Task directions — Render every line of the entries below as a JSON list of strings, one string per line, omitting any blank lines.

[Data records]
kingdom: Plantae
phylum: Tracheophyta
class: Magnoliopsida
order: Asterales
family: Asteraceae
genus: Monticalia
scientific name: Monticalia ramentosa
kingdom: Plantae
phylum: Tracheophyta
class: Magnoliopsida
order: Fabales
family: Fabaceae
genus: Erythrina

Written answer —
[
  "kingdom: Plantae",
  "phylum: Tracheophyta",
  "class: Magnoliopsida",
  "order: Asterales",
  "family: Asteraceae",
  "genus: Monticalia",
  "scientific name: Monticalia ramentosa",
  "kingdom: Plantae",
  "phylum: Tracheophyta",
  "class: Magnoliopsida",
  "order: Fabales",
  "family: Fabaceae",
  "genus: Erythrina"
]